Top of SUPPLIED RECORDS
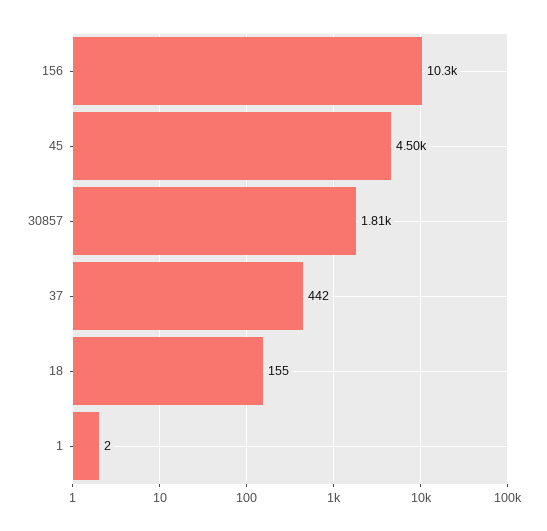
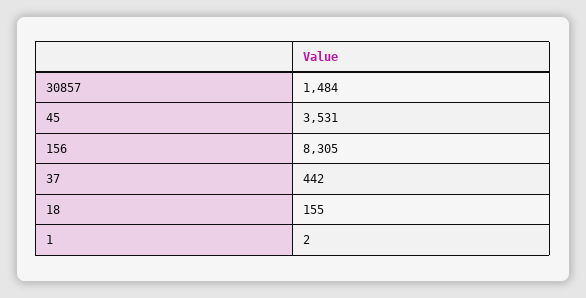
156: 10300 -> 8305
45: 4500 -> 3531
30857: 1810 -> 1484

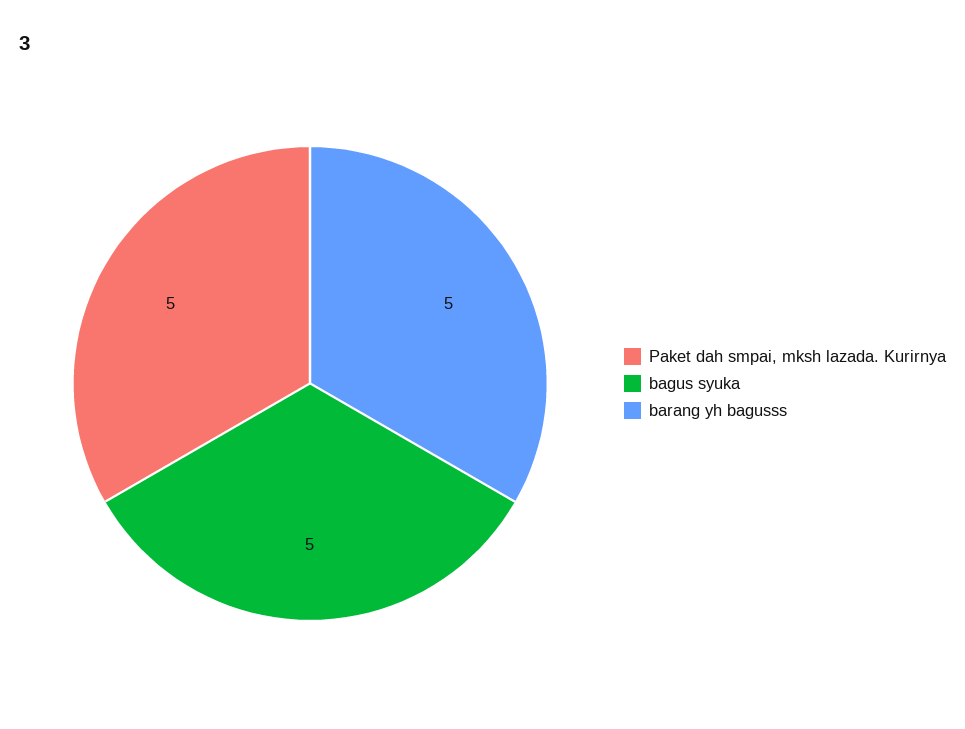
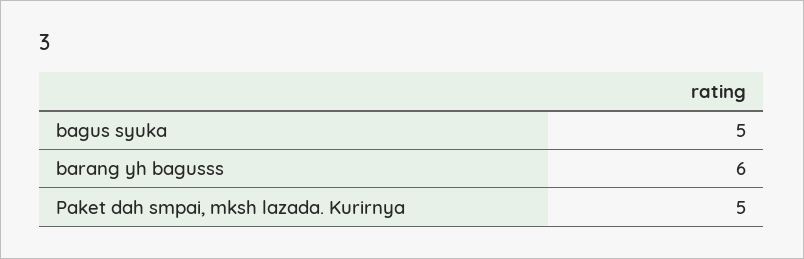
barang yh bagusss: 5 -> 6

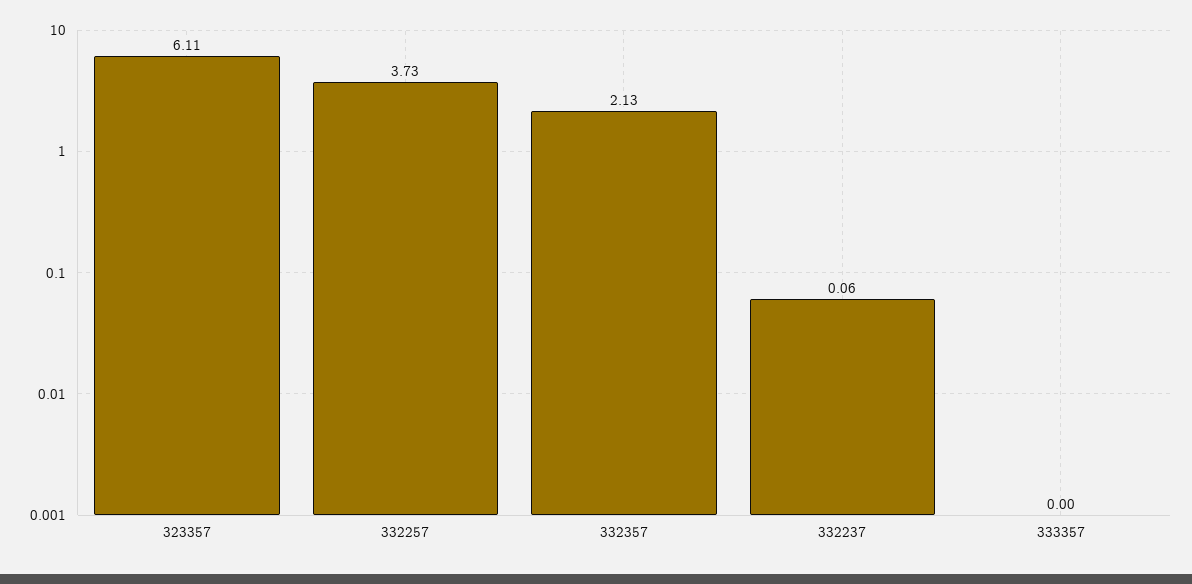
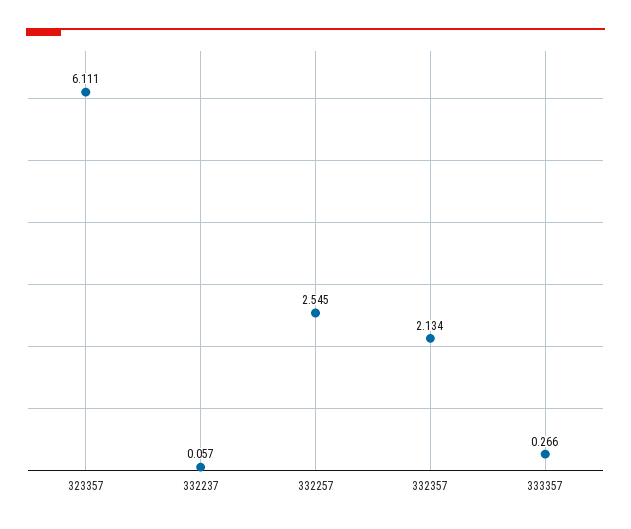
332257: 3.73 -> 2.545
333357: 0 -> 0.266

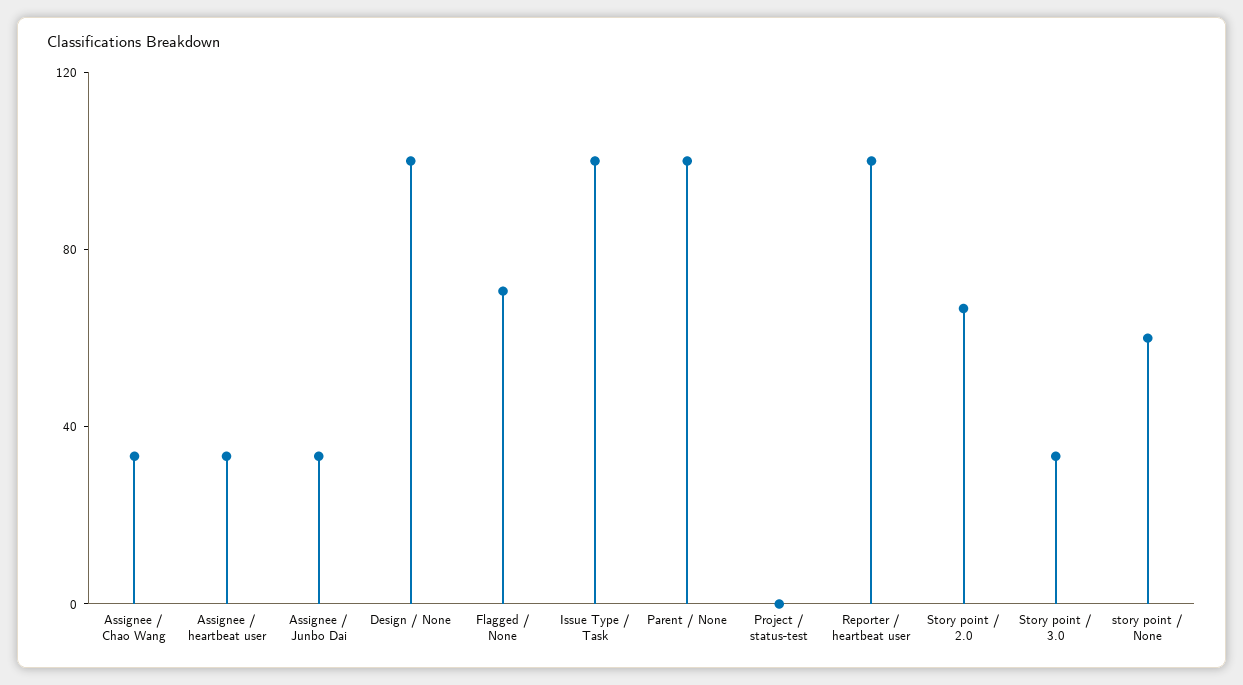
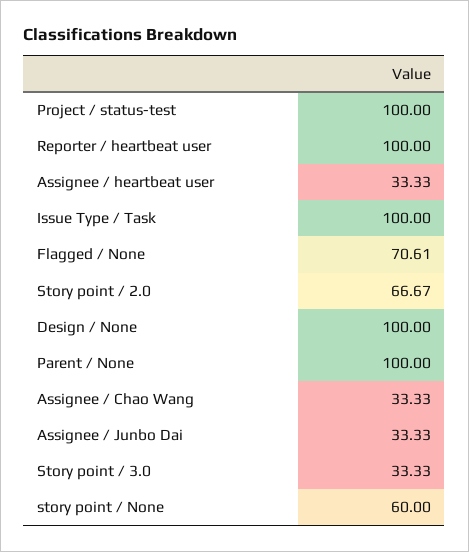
Project / status-test: 0 -> 100

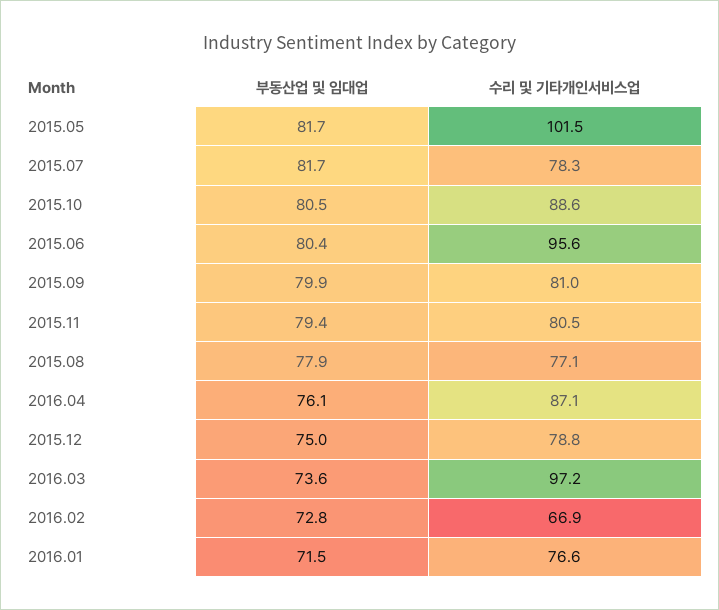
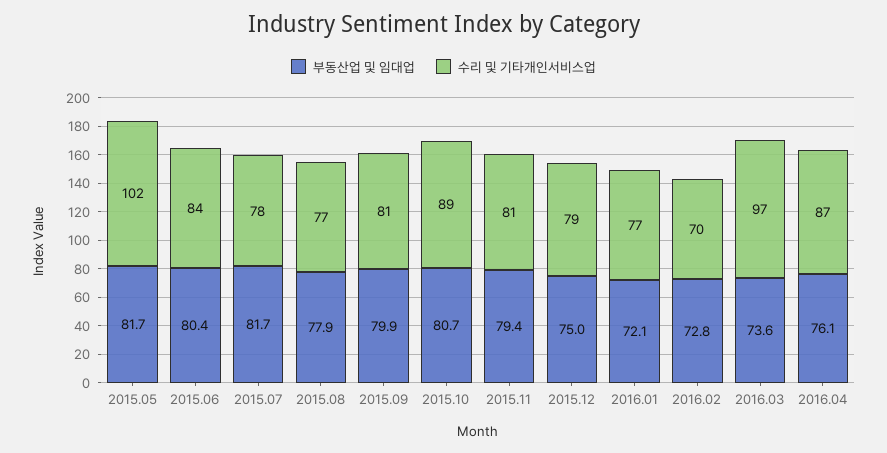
부동산업 및 임대업, 2015.10: 80.5 -> 80.7
수리 및 기타개인서비스업, 2015.06: 95.6 -> 84
수리 및 기타개인서비스업, 2016.02: 66.9 -> 70
부동산업 및 임대업, 2016.01: 71.5 -> 72.1

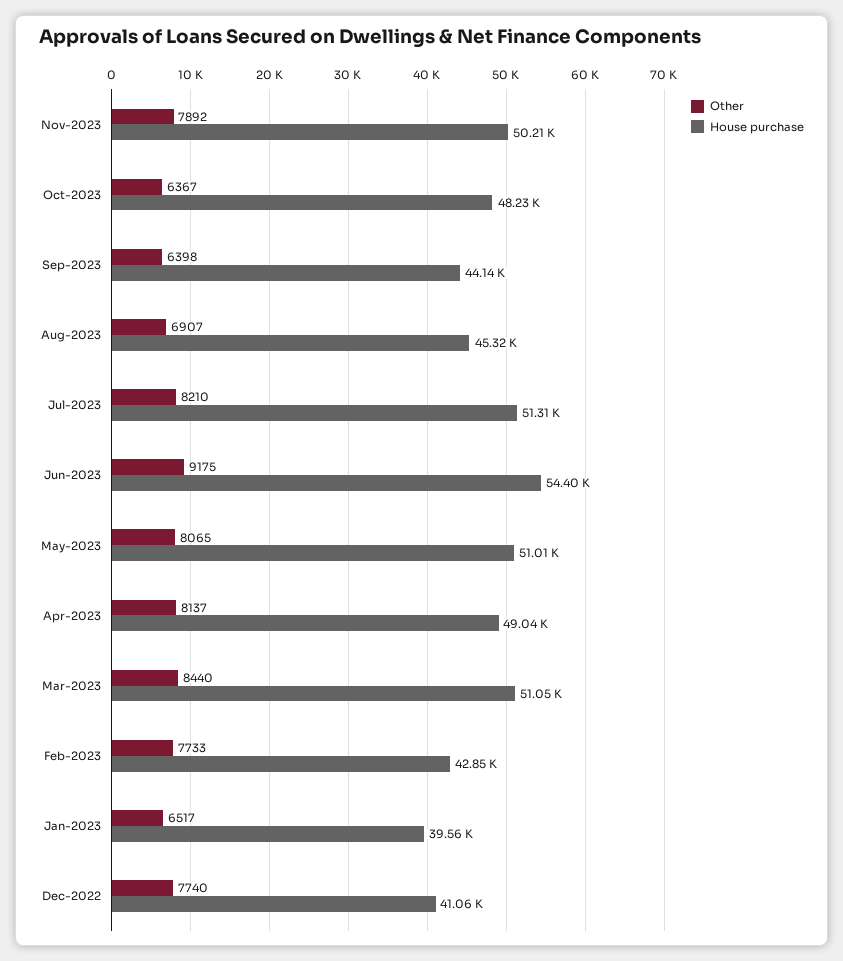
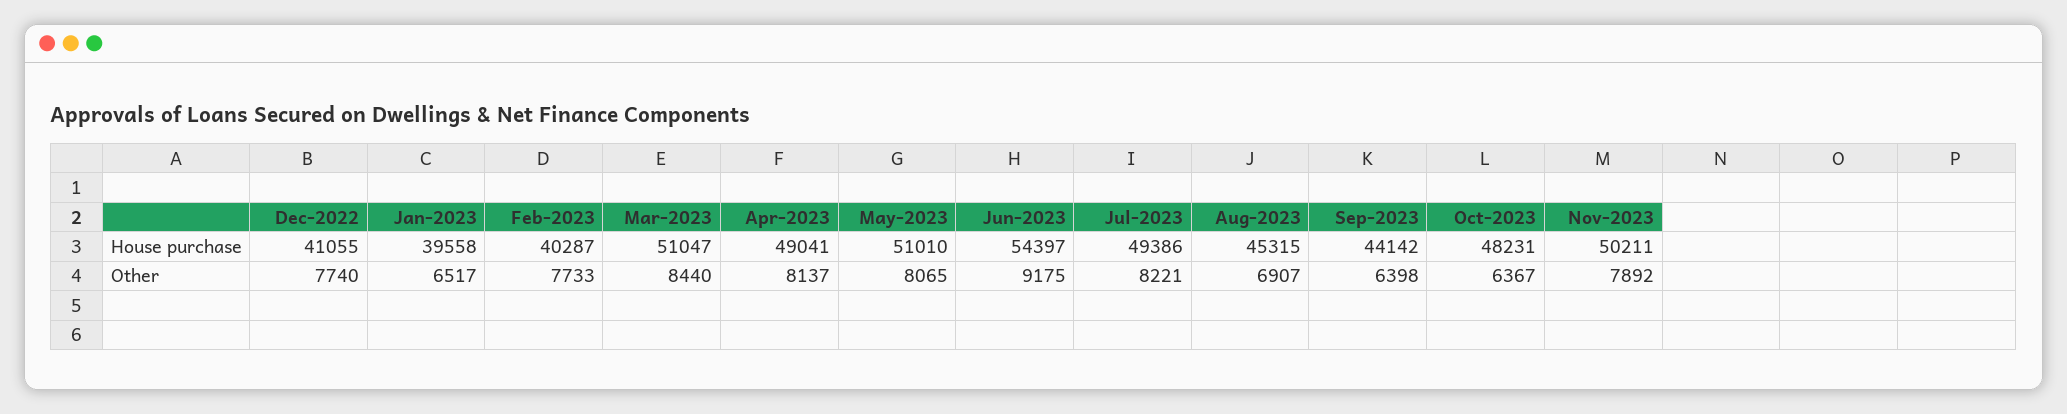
Other, Jul-2023: 8210 -> 8221
House purchase, Jul-2023: 51310 -> 49386
House purchase, Feb-2023: 42850 -> 40287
Bottom of SUPPLIED RECORDS
WORK TASK »
Copy out each record word for word and omit any pictures.

RESPONSE FOR THIS EXERCISE »
156: 10300 -> 8305
45: 4500 -> 3531
30857: 1810 -> 1484

barang yh bagusss: 5 -> 6

332257: 3.73 -> 2.545
333357: 0 -> 0.266

Project / status-test: 0 -> 100

부동산업 및 임대업, 2015.10: 80.5 -> 80.7
수리 및 기타개인서비스업, 2015.06: 95.6 -> 84
수리 및 기타개인서비스업, 2016.02: 66.9 -> 70
부동산업 및 임대업, 2016.01: 71.5 -> 72.1

Other, Jul-2023: 8210 -> 8221
House purchase, Jul-2023: 51310 -> 49386
House purchase, Feb-2023: 42850 -> 40287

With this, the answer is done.